Kolyada Theatre in Yekaterinburg
The director of the theatre left the local drama theatre to pursue a crazy idea of founding a private theatre. He even named it after himself. But for decades now, the outstanding Russian playwright Nikolai Kolyada has proved that a private theatre in Russia can be more than just an artist’s wild fantasy. The theatre stages Kolyada’s own plays—melodramas that provide actors with an opportunity to display the full scope of their talent—as well as classics and plays written by Kolyada’s numerous students.
Engagement Youth Theater in Tyumen
This small theatre got lucky with its artistic director: Leonid Okunyov is a rare actor who, despite appearing in TV series and films, has not abandoned his native city and its theatre. Instead, he boldly entices young directors from Moscow. As such, the theatre’s repertoire here is rather colorful, ranging from trendy verbatim theatre to plays by the above-mentioned Nikolai Kolyada. There is also an extensive repertoire for children.
Theater of Olonkho in Yakutsk
In 2005, UNESCO declared Yakutia’s national heroic epic, called Olonkho, a masterpiece of human heritage. And ten years ago this theatre, named after the epic, opened in Yakutsk. Its repertoire includes plays largely based on the Yakut national epic tradition (a combination of speech and song). However, this doesn’t prevent them from being understood and appreciated elsewhere, and the theatre has successfully performed internationally – in Spain and Belgium.
Tatar State Drama Theater in Almetyevsk
Almetyevsk is a city with a population of 150,000 that is located 250 km from Kazan, the capital of Tatarstan. The theatre is one of the city’s main attractions. Recently, it has become well known throughout Russia thanks to its cooperation with the ambitious young director Iskander Sakayev. The fact that its performances are in the Tatar language has not stopped them from receiving recognition at various festivals, thus demonstrating not just the diversity, but also the unity of theatrical traditions. Its repertoire includes plays based on Lermontov, Shakespeare, and Brecht.
Drama Theatre in Minusinsk
The theatre has risen in prominence over recent years thanks to its artistic director, Alexei Pesegov. The theatre comes to Moscow almost every year after having been selected by experts at a theatre festival. Its repertoire includes works by Ray Cooney, a popular playwright with Russian directors, as well as classics, such as Nikolai Leskov, Mikhail Bulgakov, and others.

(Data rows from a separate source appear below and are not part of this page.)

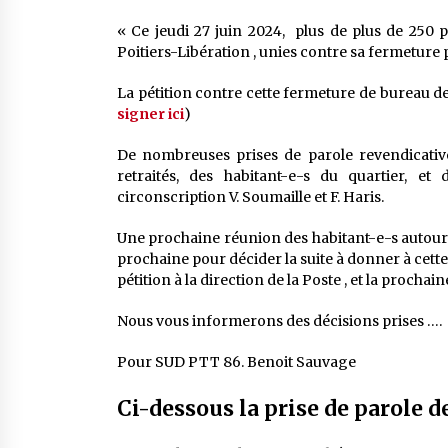
« Ce jeudi 27 juin 2024, plus de plus de 250
Poitiers-Libération , unies contre sa fermetur
La pétition contre cette fermeture de bureau de 
signer ici
)
De nombreuses prises de parole revendicative
retraités, des habitant-e-s du quartier, et
circonscription V. Soumaille et F. Haris.
Une prochaine réunion des habitant-e-s autour d
prochaine pour décider la suite à donner à cett
pétition à la direction de la Poste , et la prochai
Nous vous informerons des décisions prises ….
Pour SUD PTT 86. Benoit Sauvage
Ci-dessous la prise de parole 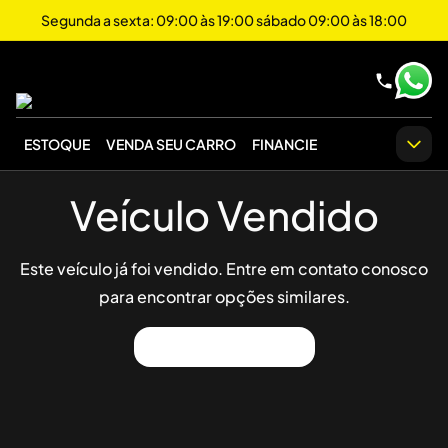
Segunda a sexta: 09:00 às 19:00 sábado 09:00 às 18:00
ESTOQUE
VENDA SEU CARRO
FINANCIE
Veículo Vendido
Este veículo já foi vendido. Entre em contato conosco
para encontrar opções similares.
Ver Outros Veículos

The Youth Theatre in Arkhangelsk
Arkhangelsk is famous as the birthplace of the great scientist and poet Mikhail Lomonosov, and the Youth Theatre has mounted a whole series of historical plays, one of them is dedicated to him. Interestingly, the theatre commissions prominent Russian playwrights to write plays. Like many others, the Youth Theatre exists thanks largely to the efforts of its director, Viktor Panov, who also founded Russia’s first International Street Theatre Festival 30 years ago.
The Gran Theater in Novokuybyshevsk
Denis Bokuradze, a very well-known young director, currently works at this studio theatre. Bokuradze boldly experiments with its repertoire, putting on premieres as wide-ranging as works by Jean-Paul Sartre, medieval French farces or Tania-Tania by the contemporary Russian playwright Olia Mukhina.